WORK ORDER
Look through the data that follows and say how many of its lines contain "AMPARAMS", giving the number only.

==================================================

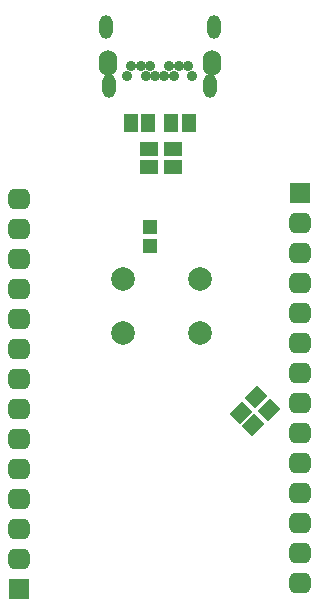
<source format=gbs>
G04*
G04 #@! TF.GenerationSoftware,Altium Limited,Altium Designer,20.0.13 (296)*
G04*
G04 Layer_Color=16711935*
%FSLAX44Y44*%
%MOMM*%
G71*
G01*
G75*
%ADD24R,1.5032X1.2032*%
%ADD25R,1.2032X1.2032*%
%ADD33R,1.2032X1.5032*%
%ADD34C,2.0032*%
%ADD35R,1.7032X1.7032*%
G04:AMPARAMS|DCode=36|XSize=1.8032mm|YSize=1.7032mm|CornerRadius=0.4766mm|HoleSize=0mm|Usage=FLASHONLY|Rotation=180.000|XOffset=0mm|YOffset=0mm|HoleType=Round|Shape=RoundedRectangle|*
%AMROUNDEDRECTD36*
21,1,1.8032,0.7500,0,0,180.0*
21,1,0.8500,1.7032,0,0,180.0*
1,1,0.9532,-0.4250,0.3750*
1,1,0.9532,0.4250,0.3750*
1,1,0.9532,0.4250,-0.3750*
1,1,0.9532,-0.4250,-0.3750*
%
%ADD36ROUNDEDRECTD36*%
%ADD37O,1.5332X2.1832*%
%ADD38C,0.8832*%
%ADD39O,1.1532X2.0032*%
G04:AMPARAMS|DCode=52|XSize=1.5032mm|YSize=1.2032mm|CornerRadius=0mm|HoleSize=0mm|Usage=FLASHONLY|Rotation=225.000|XOffset=0mm|YOffset=0mm|HoleType=Round|Shape=Rectangle|*
%AMROTATEDRECTD52*
4,1,4,0.1061,0.9569,0.9569,0.1061,-0.1061,-0.9569,-0.9569,-0.1061,0.1061,0.9569,0.0*
%
%ADD52ROTATEDRECTD52*%

D24*
X153000Y416500D02*
D03*
Y401500D02*
D03*
X133000Y416500D02*
D03*
Y401500D02*
D03*
D25*
X134000Y334000D02*
D03*
Y350000D02*
D03*
D33*
X132500Y438000D02*
D03*
X117500D02*
D03*
X151500D02*
D03*
X166500D02*
D03*
D34*
X111000Y261000D02*
D03*
X176000D02*
D03*
Y306000D02*
D03*
X111000D02*
D03*
D35*
X261000Y379000D02*
D03*
X23000Y43600D02*
D03*
D36*
X261000Y353600D02*
D03*
Y328200D02*
D03*
Y302800D02*
D03*
Y277400D02*
D03*
Y252000D02*
D03*
Y226600D02*
D03*
Y201200D02*
D03*
Y175800D02*
D03*
Y150400D02*
D03*
Y125000D02*
D03*
Y99600D02*
D03*
Y74200D02*
D03*
Y48800D02*
D03*
X23000Y69000D02*
D03*
Y94400D02*
D03*
Y119800D02*
D03*
Y145200D02*
D03*
Y170600D02*
D03*
Y196000D02*
D03*
Y221400D02*
D03*
Y246800D02*
D03*
Y272200D02*
D03*
Y297600D02*
D03*
Y323000D02*
D03*
Y348400D02*
D03*
Y373800D02*
D03*
D37*
X98100Y489500D02*
D03*
X185900D02*
D03*
D38*
X158000Y487000D02*
D03*
X150000D02*
D03*
X169500Y478000D02*
D03*
X166000Y487000D02*
D03*
X154000Y478000D02*
D03*
X146000D02*
D03*
X138000D02*
D03*
X130000D02*
D03*
X134000Y487000D02*
D03*
X126000D02*
D03*
X118000D02*
D03*
X114500Y478000D02*
D03*
D39*
X184950Y469700D02*
D03*
X99050D02*
D03*
X187750Y520000D02*
D03*
X96250D02*
D03*
D52*
X234303Y195697D02*
D03*
X223697Y206303D02*
D03*
X221303Y182697D02*
D03*
X210697Y193303D02*
D03*
M02*

</source>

==================================================

OUTPUT FOR THIS TASK
2